The company has moved quickly. By April 1, BYD said it had already deployed its 5,000th flash-charging station, underscoring the speed of its rollout and the importance it is placing on reducing what the industry often calls charging anxiety.
That matters in China more than almost anywhere else. The country is the world’s largest market for electric vehicles, but its sheer scale and uneven charging access have made convenience a decisive battleground. While many urban drivers can charge at home or at work, long-distance travel and quick turnaround stops remain more complicated than a traditional visit to a gas station. Automakers and charging operators have increasingly responded by locating chargers at shopping centers, highway service areas and other places where drivers can spend waiting time.
The KFC partnership pushes that logic further by tying charging directly to a fast-food brand with a vast physical footprint and a business already built around speed, convenience and drive-thru traffic. It also points to a larger trend in which charging stations are being designed less as standalone utilities and more as consumer destinations.
Still, key details remain unclear. The companies have not said how many KFC outlets will ultimately receive BYD chargers, when the first sites will begin operating, or whether the “nine-minute” promise refers to the full stop — arrival, ordering, charging and pickup — or primarily to peak charging performance under favorable conditions. They have also not disclosed how widely the service will extend across BYD’s vehicle lineup, or what upgrades to local power grids or on-site battery storage may be needed to support such high-speed charging at restaurant locations.

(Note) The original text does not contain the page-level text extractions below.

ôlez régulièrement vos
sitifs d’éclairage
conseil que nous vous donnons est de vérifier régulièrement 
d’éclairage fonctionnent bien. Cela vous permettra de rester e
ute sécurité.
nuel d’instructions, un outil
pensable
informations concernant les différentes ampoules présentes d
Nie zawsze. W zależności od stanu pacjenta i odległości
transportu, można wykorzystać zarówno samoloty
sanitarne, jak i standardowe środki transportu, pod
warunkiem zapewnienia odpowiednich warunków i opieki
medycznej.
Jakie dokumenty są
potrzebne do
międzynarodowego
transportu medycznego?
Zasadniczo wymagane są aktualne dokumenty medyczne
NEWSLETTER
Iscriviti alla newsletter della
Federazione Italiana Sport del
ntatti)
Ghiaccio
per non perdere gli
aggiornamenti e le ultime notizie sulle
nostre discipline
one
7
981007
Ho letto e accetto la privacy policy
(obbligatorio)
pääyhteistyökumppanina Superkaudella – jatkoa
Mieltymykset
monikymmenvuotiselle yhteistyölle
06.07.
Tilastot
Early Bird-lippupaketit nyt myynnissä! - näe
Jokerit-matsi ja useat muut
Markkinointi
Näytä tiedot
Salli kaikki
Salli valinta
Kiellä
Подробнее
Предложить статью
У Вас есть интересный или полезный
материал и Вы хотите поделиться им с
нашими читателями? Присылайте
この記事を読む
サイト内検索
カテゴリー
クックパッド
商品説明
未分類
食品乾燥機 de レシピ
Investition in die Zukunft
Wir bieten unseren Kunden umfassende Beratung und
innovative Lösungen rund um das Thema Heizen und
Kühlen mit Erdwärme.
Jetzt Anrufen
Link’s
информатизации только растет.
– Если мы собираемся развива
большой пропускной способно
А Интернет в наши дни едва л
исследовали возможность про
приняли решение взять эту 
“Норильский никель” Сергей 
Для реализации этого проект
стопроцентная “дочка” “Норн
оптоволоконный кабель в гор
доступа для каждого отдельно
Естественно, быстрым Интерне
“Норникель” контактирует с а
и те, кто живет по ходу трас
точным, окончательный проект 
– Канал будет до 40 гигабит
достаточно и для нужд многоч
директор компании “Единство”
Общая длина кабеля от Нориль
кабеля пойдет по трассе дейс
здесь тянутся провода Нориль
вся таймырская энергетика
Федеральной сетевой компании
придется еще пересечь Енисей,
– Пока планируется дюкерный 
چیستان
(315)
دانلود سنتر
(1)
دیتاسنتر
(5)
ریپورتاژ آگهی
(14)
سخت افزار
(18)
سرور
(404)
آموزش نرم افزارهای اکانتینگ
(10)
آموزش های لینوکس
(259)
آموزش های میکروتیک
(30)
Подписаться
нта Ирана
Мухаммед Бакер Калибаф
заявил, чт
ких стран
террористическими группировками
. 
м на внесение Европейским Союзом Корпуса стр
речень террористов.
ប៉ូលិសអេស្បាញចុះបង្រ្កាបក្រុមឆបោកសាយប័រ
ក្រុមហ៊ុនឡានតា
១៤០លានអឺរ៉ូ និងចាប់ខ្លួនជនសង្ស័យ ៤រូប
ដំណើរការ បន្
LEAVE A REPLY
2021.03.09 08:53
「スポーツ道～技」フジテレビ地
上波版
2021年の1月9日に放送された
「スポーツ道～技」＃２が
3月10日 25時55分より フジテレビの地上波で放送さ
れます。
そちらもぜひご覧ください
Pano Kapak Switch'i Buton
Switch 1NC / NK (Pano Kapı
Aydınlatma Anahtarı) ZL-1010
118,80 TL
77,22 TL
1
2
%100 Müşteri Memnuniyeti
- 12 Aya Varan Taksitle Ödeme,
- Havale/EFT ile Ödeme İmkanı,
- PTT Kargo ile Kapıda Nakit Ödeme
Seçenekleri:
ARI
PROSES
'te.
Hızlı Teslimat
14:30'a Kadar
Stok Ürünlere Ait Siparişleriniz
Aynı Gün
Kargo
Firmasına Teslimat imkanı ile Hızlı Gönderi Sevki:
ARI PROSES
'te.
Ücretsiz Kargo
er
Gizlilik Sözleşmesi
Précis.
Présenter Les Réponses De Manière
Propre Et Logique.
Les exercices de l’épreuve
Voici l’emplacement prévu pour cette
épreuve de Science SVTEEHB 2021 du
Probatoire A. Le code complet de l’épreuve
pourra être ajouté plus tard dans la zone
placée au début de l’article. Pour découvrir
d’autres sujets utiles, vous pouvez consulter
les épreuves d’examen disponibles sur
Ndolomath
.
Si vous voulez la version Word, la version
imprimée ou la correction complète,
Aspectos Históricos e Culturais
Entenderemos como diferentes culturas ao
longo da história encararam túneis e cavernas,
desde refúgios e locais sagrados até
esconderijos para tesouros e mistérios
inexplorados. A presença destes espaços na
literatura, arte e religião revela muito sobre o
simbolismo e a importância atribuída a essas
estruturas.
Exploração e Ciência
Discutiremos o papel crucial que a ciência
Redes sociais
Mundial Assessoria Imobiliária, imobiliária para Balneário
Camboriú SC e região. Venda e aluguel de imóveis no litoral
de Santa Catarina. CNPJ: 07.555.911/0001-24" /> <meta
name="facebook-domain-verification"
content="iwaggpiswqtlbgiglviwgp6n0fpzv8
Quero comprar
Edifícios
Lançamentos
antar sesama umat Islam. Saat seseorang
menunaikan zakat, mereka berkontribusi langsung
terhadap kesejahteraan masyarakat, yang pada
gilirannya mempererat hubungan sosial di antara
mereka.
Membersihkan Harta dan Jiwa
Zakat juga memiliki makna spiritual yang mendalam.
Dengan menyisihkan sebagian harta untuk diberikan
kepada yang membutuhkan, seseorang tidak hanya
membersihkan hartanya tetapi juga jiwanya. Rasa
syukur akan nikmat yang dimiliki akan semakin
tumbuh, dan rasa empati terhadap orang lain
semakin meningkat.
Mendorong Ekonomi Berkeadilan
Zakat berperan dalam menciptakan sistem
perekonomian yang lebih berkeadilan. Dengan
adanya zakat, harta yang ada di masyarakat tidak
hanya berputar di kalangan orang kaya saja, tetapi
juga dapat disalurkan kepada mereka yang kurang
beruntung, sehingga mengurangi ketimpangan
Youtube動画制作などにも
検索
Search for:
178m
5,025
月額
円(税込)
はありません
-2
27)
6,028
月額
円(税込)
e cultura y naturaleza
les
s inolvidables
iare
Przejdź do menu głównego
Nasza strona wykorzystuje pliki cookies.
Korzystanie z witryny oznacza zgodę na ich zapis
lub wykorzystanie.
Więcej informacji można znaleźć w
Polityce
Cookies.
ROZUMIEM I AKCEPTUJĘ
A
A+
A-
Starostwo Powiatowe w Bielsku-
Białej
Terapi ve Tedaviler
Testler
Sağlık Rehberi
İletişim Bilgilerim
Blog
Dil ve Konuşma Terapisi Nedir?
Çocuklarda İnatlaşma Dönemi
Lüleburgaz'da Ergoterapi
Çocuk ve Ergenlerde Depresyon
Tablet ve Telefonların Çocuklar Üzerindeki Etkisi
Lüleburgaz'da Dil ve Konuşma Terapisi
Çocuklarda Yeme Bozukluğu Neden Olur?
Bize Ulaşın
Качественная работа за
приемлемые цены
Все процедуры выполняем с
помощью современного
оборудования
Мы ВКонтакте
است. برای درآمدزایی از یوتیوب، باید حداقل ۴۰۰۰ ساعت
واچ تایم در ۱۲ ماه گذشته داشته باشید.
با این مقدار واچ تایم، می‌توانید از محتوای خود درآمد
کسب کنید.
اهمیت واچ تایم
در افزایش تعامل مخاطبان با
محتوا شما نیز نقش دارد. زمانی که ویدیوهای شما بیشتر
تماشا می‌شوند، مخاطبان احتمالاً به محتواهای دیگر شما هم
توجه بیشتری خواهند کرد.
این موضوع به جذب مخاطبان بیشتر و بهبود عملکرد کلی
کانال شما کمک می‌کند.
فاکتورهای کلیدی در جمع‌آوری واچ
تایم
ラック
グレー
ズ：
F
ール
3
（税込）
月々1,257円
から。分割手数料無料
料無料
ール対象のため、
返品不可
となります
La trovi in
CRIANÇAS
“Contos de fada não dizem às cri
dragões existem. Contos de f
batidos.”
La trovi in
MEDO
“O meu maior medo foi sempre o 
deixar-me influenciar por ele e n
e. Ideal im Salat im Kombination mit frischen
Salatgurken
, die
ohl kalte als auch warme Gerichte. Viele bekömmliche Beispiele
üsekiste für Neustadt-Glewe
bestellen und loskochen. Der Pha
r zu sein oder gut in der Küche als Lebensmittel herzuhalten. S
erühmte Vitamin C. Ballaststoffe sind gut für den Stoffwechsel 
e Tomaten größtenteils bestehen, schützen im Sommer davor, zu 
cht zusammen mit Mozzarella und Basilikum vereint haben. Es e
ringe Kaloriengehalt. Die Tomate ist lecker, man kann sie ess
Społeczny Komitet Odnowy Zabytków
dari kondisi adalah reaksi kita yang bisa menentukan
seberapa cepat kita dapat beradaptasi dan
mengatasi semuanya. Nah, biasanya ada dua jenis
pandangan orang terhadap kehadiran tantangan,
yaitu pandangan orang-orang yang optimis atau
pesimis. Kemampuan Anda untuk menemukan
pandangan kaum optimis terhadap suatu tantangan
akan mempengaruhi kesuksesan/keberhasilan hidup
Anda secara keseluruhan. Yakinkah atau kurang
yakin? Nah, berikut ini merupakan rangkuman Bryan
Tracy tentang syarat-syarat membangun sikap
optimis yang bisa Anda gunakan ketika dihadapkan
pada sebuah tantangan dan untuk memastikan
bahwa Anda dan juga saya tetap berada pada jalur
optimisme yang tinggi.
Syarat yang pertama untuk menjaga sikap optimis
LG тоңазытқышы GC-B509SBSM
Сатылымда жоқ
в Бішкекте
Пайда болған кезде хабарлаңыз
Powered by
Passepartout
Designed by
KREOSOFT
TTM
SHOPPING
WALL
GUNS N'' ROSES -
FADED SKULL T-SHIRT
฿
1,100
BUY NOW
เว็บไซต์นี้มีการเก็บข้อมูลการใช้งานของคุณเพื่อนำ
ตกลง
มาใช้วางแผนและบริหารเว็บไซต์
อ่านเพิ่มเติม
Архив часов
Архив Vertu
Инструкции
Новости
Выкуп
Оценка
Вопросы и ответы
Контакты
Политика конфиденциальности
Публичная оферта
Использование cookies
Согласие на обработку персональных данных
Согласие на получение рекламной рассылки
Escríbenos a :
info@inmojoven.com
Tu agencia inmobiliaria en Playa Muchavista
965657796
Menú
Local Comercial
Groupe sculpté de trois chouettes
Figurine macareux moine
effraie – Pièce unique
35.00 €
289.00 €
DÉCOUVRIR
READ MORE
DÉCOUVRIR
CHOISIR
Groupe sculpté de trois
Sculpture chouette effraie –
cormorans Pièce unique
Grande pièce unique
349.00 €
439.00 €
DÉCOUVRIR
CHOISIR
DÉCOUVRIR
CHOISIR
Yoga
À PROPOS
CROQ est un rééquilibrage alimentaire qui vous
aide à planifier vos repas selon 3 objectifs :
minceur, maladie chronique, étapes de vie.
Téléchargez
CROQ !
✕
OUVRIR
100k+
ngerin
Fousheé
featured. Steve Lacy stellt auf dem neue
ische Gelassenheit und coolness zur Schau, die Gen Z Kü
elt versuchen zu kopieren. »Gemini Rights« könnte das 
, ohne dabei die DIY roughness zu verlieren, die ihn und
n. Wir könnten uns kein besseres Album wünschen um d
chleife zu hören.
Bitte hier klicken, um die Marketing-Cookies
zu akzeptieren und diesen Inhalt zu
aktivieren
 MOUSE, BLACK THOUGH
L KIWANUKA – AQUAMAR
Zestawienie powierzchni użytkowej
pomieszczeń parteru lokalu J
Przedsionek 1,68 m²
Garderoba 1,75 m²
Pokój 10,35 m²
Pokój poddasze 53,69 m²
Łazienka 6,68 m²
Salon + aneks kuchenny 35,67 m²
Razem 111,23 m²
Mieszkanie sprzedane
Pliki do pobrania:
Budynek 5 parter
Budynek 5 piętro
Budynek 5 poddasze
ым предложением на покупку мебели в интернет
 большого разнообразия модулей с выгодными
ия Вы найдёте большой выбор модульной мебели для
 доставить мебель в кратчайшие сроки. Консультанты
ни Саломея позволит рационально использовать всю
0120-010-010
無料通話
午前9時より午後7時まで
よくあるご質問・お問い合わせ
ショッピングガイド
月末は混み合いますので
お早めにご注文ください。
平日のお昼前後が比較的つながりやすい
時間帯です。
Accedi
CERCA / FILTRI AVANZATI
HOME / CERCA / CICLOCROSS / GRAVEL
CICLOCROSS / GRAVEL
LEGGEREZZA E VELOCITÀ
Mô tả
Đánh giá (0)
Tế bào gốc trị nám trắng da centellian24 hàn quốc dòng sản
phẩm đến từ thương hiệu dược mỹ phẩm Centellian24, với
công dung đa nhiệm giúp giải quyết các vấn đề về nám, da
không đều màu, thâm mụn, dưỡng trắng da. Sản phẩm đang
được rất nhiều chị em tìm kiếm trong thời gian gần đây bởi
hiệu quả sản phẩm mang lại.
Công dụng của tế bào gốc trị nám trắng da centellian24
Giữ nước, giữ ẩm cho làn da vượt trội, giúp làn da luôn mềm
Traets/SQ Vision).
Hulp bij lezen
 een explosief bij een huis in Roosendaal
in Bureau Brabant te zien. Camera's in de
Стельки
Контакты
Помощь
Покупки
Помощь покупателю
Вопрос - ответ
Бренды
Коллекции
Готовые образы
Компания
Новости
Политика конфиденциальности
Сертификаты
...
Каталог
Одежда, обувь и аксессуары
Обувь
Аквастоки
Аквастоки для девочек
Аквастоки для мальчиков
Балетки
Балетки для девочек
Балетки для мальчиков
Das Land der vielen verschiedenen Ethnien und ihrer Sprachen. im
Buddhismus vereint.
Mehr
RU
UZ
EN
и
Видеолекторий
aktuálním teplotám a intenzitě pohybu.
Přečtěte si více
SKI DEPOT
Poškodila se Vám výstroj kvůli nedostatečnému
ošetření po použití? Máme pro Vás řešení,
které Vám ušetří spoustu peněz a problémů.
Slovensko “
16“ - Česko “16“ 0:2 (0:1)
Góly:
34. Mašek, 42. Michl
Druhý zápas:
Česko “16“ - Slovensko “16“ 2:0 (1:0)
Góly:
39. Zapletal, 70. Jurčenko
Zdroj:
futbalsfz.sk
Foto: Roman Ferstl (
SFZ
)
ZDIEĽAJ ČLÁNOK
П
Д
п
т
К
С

Those questions could prove important. Ultra-fast charging is technologically impressive, but scaling it across thousands of busy commercial sites can be expensive and logistically complex. The appeal of the KFC concept will depend not only on headline charging speeds, but on whether it works reliably in everyday conditions and at a price that makes sense for both companies.
Even so, the partnership is a notable signal of where China’s electric-vehicle market is headed. As the technology matures, the contest is shifting from simply persuading drivers to go electric to making the experience frictionless enough that they no longer think much about it at all. In that effort, a charger next to a fried chicken counter may be less gimmick than preview.